*What is being asked*
Your response should contain every line from the data below that holds the string "metres".

####################

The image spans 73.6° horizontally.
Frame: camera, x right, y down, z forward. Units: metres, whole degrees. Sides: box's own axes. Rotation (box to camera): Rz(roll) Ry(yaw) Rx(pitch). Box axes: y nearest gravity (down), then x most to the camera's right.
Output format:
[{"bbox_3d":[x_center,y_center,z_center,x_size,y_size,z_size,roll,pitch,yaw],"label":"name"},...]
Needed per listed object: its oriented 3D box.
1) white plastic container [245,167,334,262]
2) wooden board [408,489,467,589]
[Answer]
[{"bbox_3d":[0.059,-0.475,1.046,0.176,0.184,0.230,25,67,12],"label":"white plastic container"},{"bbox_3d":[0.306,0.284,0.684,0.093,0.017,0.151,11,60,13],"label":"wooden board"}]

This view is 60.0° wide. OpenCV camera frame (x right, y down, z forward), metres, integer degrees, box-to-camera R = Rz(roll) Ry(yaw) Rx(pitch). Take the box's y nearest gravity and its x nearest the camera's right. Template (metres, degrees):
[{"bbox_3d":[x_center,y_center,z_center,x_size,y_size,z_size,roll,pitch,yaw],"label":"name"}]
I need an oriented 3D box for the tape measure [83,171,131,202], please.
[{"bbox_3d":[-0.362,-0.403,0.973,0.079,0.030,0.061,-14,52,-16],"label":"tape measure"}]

####################

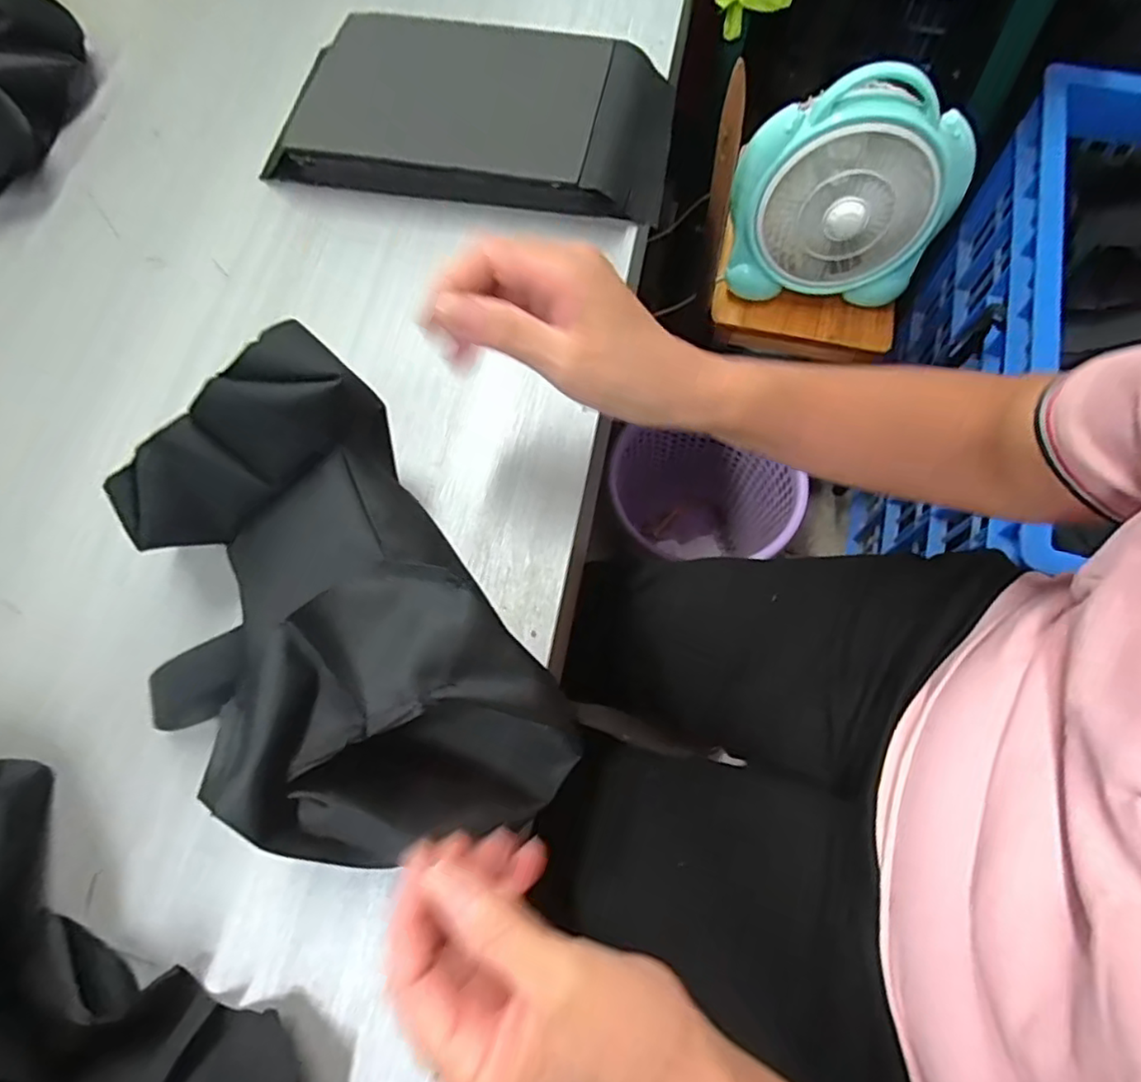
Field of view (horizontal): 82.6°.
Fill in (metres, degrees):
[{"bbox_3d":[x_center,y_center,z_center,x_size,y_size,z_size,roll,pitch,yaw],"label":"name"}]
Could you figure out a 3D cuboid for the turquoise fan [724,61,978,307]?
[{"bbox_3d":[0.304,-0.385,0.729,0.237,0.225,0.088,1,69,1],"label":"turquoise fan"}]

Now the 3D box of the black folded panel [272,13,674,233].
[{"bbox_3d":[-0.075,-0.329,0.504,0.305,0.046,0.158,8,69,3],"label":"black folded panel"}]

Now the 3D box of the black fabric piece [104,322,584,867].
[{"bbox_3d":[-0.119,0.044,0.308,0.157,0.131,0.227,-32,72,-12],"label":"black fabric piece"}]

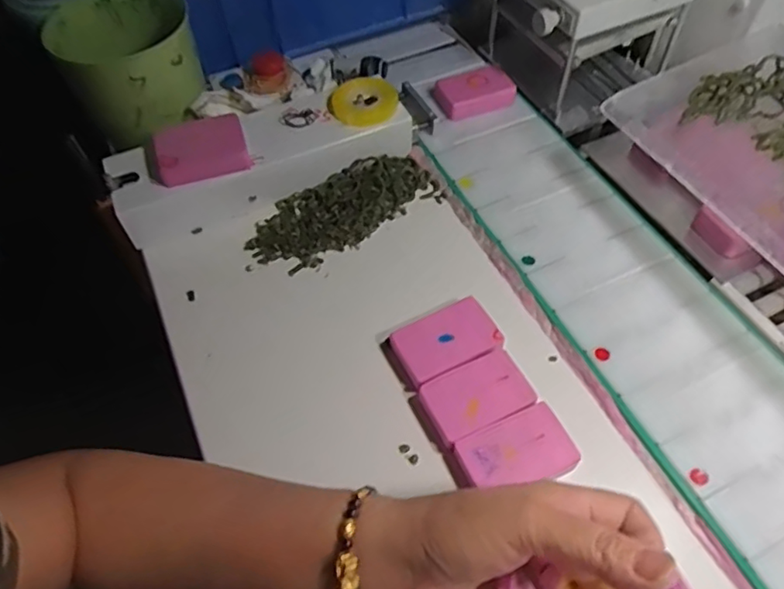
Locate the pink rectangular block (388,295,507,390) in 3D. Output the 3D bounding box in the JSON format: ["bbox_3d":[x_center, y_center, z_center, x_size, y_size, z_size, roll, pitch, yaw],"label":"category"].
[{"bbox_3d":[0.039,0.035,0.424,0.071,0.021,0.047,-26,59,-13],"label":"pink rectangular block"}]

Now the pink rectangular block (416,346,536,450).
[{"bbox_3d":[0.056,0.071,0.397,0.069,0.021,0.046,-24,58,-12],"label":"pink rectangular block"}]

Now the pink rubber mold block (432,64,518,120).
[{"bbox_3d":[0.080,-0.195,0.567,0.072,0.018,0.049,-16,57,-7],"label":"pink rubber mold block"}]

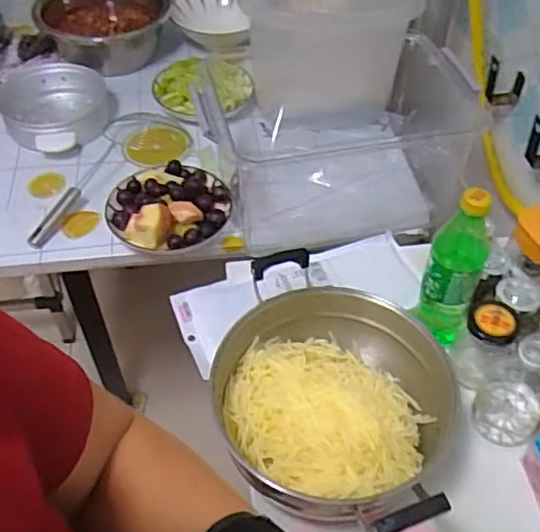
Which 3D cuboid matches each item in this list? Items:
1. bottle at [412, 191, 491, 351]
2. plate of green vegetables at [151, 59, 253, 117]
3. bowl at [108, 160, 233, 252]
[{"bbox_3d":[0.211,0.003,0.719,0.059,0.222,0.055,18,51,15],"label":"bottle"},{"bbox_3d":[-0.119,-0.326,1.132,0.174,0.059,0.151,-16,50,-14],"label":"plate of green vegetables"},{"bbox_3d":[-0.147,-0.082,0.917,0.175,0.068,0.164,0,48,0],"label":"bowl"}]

####################

*Expected answer*
Frame: camera, x right, y down, z forward. Units: metres, whole degrees. Sides: box's own axes. Rotation (box to camera): Rz(roll) Ry(yaw) Rx(pitch). Box axes: y nearest gravity (down), then x most to the camera's right.
This view is 60.0° wide. OpenCV camera frame (x right, y down, z forward), metres, integer degrees, box-to-camera R = Rz(roll) Ry(yaw) Rx(pitch). Take the box's y nearest gravity and its x nearest the camera's right. Template (metres, degrees):
Fill in (metres, degrees):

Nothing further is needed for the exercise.